> Task requirements
1. Reproduce the passage on restaurant tipping word for word, from "Although our tipping" up to and including "the paste-on smile.".
2. According to the passage on restaurant tipping, what fee could restaurants charge instead of relying on voluntary tips?
3. Render this sentence from the passage on restaurant tipping in Spanish: "In some cases, the servers may even earn more than highly skilled cooks."

> Source text
───
The way tips are collected and distributed can also adversely affect the work environment. In many U.S. restaurants, servers are put into competition with one another, each controlling a fiefdom of tables, and each vying for more customers and therefore more tips. Notes one local waitress, "Because of the comp-etition, the waiter often fight and say bad things behind each others' backs. But I think the bosses like the competition in order to keep the waiters on their toes."
Distribution of tips is also a touchy issue. Often, servers turn over a small percentage of their tips to share with bussers or other staff, but servers keep the lion's share. In some cases, the servers may even earn more than highly skilled cooks. These inequalities can cause resentment.
Although our tipping system has these bad effects, it is as ingrained in our culture as the hamburger and the handgun. Alternative forms of tipping can, however, go a long way to alleviate some of the workplace problems our current tipping system creates.
For instance, instead of operating on voluntary tipping, restaurants can charge a standard 15 percent service fee, with no extra tip expected. This provides a much more secure income for the servers and eliminates the necessity of the paste-on smile.
Furthermore, at the end of the day, this service fee can be split equally among all the restaurant employees, thus reducing competition, resentment and the pressure on individuals to sell. The profit motive still exists, but becomes a group goal rather than an individual struggle.
Does this sound naive? Decades ago, Western European countries used the same voluntary tipping system that is currently used in the U.S. But whether through legislative action or trade organization pressure, most of western Europe now operates on some form of automatic tipping system.
───
> Records
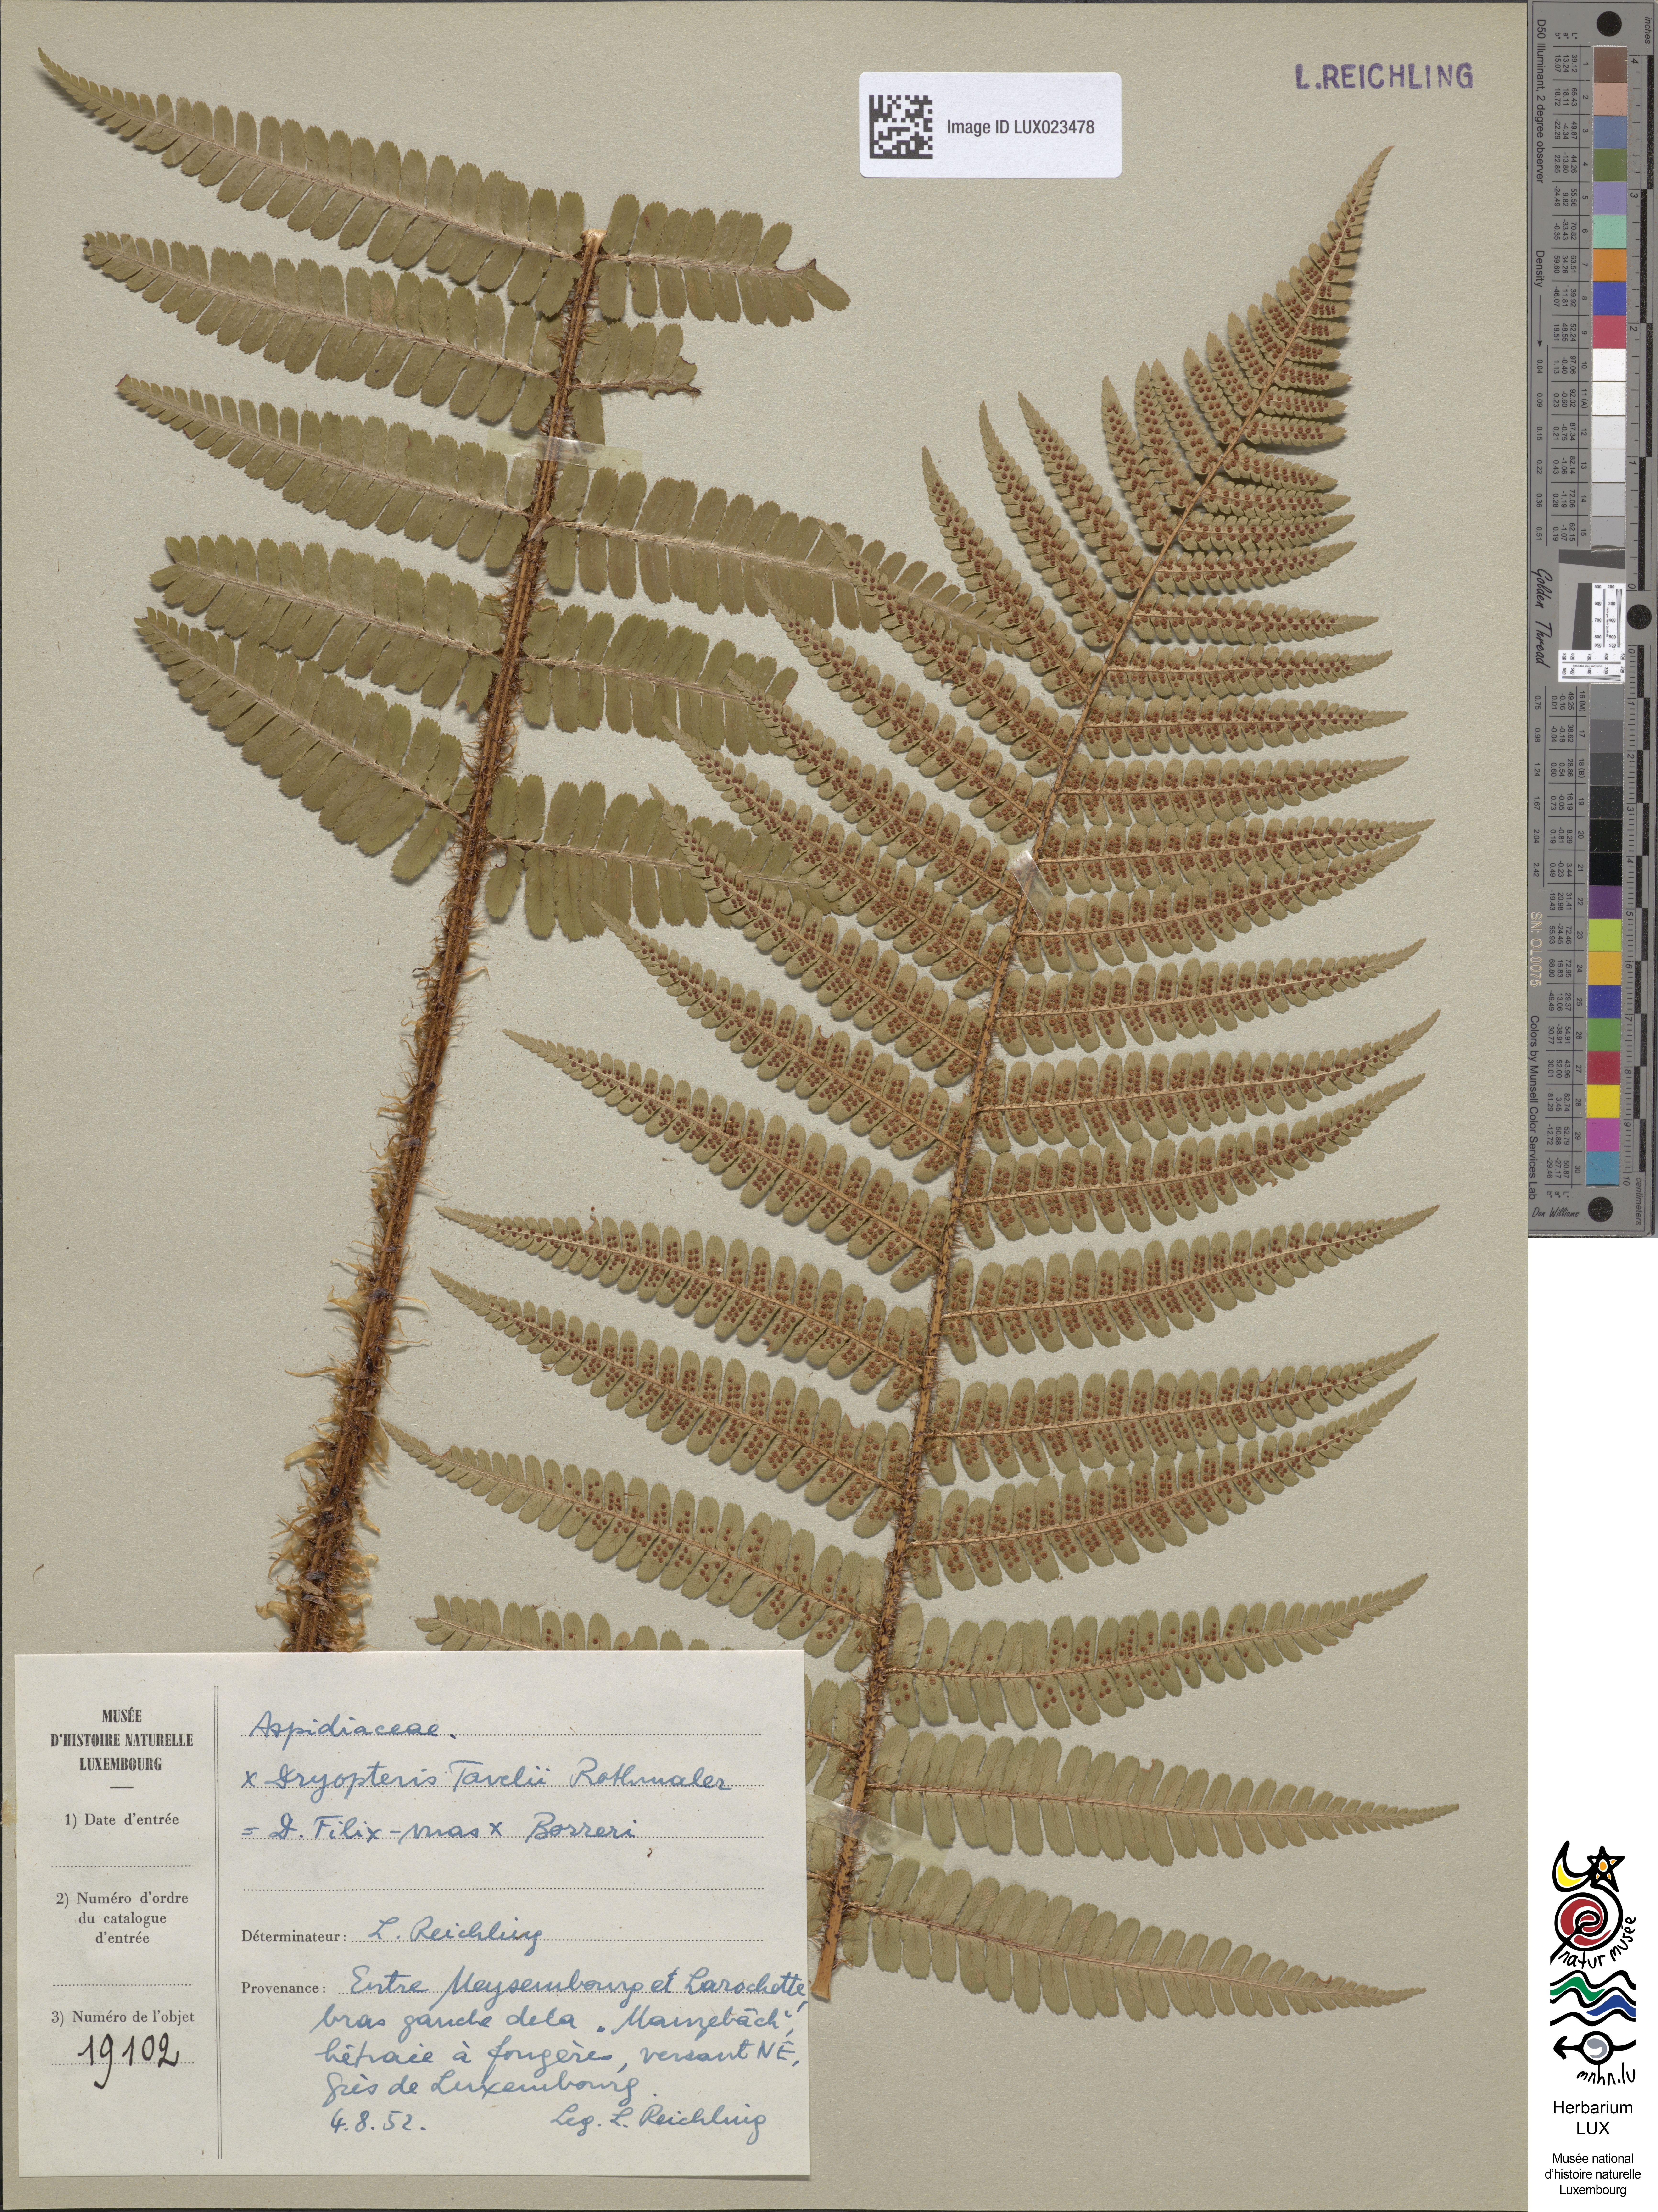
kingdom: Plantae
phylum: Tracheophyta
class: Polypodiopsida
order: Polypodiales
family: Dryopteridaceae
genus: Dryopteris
───
> Exercise results
1.
Although our tipping system has these bad effects, it is as ingrained in our culture as the hamburger and the handgun. Alternative forms of tipping can, however, go a long way to alleviate some of the workplace problems our current tipping system creates.
For instance, instead of operating on voluntary tipping, restaurants can charge a standard 15 percent service fee, with no extra tip expected. This provides a much more secure income for the servers and eliminates the necessity of the paste-on smile.

2. A standard 15 percent service fee, with no extra tip expected.

3. En algunos casos, los meseros pueden incluso ganar más que los cocineros altamente calificados.